Random Forest
Train Random Forest to predict categorical outcomes
Ensemble of decision trees that votes on the final prediction. Each tree sees a random subset of data and features.
When to use:
- Robust baseline - works well on most problems
- Handles non-linear relationships
- Can handle missing values
- Feature importance needed
- Resistant to overfitting
Strengths: Very accurate, handles non-linearity, robust to noise, provides feature importance Weaknesses: Can be slow, large model size, less interpretable than single trees
Model Parameters
N Estimators (default: 100) Number of trees in the forest. More trees = better but slower.
- 50-100: Fast training
- 100-300: Good default
- 500+: Maximum accuracy, slower
Max Depth Maximum tree depth. Controls model complexity.
- None: Trees grow until pure (may overfit)
- Low values (3-10): Simple, fast, prevents overfitting
- High values (20-50): Complex patterns, may overfit
Min Samples Split (default: 2) Minimum samples needed to split a node. Higher values prevent overfitting.

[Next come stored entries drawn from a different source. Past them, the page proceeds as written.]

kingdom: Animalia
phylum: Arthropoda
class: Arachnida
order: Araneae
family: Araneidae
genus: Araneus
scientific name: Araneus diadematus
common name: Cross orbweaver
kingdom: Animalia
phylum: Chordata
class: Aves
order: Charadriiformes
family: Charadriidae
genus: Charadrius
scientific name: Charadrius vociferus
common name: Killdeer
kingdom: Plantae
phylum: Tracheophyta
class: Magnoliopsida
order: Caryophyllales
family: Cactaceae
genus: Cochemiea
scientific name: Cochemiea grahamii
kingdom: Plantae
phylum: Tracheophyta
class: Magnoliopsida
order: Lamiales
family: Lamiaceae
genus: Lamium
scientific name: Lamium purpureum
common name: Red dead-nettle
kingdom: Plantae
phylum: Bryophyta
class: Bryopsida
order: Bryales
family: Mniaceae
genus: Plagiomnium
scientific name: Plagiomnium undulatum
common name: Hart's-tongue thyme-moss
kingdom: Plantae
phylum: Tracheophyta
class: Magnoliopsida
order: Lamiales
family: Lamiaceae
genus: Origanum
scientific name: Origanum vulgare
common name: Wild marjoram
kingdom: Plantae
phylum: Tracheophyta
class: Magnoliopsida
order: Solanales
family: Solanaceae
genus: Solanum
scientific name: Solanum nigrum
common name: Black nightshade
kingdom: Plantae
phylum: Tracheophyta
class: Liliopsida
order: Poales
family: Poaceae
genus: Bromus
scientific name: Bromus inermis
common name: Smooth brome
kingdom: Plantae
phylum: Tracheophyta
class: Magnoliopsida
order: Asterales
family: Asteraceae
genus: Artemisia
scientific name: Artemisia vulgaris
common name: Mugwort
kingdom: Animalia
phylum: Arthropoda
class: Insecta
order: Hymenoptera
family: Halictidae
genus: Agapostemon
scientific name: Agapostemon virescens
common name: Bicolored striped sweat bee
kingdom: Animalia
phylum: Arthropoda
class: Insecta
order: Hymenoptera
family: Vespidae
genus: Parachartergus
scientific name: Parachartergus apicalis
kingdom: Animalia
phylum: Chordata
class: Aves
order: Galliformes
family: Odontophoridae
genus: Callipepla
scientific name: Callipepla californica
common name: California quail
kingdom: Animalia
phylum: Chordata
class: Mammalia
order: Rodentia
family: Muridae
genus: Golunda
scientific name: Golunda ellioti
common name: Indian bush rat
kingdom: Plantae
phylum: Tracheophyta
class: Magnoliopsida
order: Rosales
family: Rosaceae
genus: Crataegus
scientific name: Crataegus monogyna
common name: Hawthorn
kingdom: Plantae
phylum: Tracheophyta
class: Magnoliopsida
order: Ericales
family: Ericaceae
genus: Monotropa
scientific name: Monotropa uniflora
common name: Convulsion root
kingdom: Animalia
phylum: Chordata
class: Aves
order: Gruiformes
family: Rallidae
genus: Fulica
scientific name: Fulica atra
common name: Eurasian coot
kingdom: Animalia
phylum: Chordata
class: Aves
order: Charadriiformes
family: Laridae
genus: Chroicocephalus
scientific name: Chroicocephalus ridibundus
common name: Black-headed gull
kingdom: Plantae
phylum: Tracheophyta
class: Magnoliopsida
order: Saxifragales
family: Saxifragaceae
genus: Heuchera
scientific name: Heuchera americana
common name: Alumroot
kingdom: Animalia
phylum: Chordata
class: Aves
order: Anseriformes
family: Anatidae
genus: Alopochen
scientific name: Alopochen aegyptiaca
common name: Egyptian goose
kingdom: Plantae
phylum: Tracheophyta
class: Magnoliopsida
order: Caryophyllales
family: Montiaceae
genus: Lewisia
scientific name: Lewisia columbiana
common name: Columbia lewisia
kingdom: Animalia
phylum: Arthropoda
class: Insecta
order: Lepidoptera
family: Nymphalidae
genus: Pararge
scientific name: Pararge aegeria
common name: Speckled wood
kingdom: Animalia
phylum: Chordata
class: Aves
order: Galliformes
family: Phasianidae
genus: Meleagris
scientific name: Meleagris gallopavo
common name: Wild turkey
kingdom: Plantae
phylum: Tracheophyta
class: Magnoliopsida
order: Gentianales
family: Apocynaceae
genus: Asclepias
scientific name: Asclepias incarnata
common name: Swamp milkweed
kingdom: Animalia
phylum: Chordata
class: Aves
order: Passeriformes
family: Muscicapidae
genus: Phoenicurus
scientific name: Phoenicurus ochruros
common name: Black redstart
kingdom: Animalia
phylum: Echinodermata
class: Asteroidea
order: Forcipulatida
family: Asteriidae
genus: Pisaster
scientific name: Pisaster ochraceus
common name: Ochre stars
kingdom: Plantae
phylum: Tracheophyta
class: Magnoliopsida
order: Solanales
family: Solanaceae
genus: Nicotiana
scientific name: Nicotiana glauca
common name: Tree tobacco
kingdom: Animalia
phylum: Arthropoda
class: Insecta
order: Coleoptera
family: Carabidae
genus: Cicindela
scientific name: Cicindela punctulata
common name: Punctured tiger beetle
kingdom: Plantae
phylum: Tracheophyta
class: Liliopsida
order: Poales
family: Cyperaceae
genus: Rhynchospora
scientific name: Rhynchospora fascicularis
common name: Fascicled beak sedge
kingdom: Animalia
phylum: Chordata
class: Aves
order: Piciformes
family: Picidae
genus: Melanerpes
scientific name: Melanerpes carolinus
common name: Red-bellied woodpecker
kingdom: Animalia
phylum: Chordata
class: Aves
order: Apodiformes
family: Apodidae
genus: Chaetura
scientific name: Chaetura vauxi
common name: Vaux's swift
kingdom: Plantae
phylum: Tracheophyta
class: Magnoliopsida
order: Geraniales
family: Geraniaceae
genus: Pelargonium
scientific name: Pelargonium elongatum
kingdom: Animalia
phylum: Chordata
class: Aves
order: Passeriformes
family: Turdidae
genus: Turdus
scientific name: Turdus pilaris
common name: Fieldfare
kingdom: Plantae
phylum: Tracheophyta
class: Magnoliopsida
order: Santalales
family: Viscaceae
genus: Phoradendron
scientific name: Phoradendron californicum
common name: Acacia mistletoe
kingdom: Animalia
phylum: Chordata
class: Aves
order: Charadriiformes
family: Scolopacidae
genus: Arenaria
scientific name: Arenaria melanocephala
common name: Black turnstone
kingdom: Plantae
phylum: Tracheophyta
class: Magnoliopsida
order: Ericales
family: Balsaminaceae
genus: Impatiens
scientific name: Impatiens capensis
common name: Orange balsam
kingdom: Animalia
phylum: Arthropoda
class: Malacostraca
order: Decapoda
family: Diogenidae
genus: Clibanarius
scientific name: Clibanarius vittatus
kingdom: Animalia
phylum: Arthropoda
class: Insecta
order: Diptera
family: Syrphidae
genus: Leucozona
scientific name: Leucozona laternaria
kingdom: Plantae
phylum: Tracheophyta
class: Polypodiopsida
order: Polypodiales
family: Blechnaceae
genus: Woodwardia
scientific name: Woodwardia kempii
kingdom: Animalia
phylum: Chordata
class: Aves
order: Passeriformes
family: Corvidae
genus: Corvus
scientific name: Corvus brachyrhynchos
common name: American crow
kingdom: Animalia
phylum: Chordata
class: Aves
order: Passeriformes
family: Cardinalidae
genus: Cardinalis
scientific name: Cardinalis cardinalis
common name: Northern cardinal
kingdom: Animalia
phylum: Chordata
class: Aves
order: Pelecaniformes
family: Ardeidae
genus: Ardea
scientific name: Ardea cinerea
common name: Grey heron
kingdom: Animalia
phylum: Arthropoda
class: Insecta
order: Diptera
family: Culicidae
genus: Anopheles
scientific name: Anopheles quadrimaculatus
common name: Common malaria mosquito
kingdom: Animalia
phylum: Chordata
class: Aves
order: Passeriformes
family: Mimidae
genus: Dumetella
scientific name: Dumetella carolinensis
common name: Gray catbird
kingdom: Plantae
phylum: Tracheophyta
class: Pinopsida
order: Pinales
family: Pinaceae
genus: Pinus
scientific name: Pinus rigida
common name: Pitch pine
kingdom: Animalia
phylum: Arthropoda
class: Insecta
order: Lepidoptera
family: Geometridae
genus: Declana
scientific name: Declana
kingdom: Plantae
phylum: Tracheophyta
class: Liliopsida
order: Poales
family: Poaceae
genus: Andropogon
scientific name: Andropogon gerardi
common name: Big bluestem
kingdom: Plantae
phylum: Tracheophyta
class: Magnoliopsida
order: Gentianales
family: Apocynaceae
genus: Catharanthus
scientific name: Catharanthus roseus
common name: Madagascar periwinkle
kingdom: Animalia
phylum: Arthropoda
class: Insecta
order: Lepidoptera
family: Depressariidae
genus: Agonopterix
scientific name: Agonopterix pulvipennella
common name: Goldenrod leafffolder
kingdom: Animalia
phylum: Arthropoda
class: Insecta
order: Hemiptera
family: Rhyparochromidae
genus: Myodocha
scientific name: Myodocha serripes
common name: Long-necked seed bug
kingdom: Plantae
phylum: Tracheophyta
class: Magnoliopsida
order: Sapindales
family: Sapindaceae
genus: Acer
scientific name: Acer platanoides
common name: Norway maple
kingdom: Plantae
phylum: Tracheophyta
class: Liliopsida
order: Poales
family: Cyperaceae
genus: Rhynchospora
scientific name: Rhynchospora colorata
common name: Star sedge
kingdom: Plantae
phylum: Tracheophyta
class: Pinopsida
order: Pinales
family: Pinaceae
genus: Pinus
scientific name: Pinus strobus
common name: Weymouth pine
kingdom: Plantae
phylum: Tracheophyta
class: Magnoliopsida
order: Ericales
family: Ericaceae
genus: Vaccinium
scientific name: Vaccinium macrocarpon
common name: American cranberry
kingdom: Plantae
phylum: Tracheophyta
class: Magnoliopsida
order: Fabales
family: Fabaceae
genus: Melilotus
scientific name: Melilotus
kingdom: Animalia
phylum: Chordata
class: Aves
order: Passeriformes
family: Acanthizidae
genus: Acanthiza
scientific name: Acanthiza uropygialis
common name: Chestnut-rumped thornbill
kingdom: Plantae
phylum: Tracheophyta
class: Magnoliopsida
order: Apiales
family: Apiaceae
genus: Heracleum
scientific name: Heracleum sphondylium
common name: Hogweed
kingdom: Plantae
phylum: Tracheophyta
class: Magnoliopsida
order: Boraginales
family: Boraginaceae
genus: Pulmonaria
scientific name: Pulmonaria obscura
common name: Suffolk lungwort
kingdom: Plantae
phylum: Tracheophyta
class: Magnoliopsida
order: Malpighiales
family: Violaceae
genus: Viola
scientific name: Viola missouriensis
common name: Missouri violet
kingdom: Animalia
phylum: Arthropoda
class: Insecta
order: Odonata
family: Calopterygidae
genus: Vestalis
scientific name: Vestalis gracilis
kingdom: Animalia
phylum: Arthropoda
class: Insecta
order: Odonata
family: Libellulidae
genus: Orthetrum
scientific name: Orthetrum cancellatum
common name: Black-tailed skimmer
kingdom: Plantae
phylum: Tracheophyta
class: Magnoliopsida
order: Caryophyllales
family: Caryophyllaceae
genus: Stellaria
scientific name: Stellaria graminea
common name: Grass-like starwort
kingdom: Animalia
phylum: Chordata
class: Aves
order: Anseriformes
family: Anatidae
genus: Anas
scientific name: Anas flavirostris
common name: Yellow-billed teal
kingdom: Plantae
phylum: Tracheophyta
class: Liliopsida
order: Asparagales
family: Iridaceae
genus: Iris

Min Samples Leaf (default: 1) Minimum samples in a leaf node. Higher values create smoother decision boundaries.
Max Features Features to consider at each split:
- sqrt: Square root of total features (good default for classification)
- log2: Log2 of total features
- None: Use all features
Bootstrap (default: true) Whether to use bootstrap sampling. Keep true for better generalization.
Criterion Split quality measure:
- gini: Gini impurity (default, faster)
- entropy: Information gain (slightly better sometimes)
- log_loss: Log loss (for probability calibration)
Random State (default: 42) Seed for reproducibility.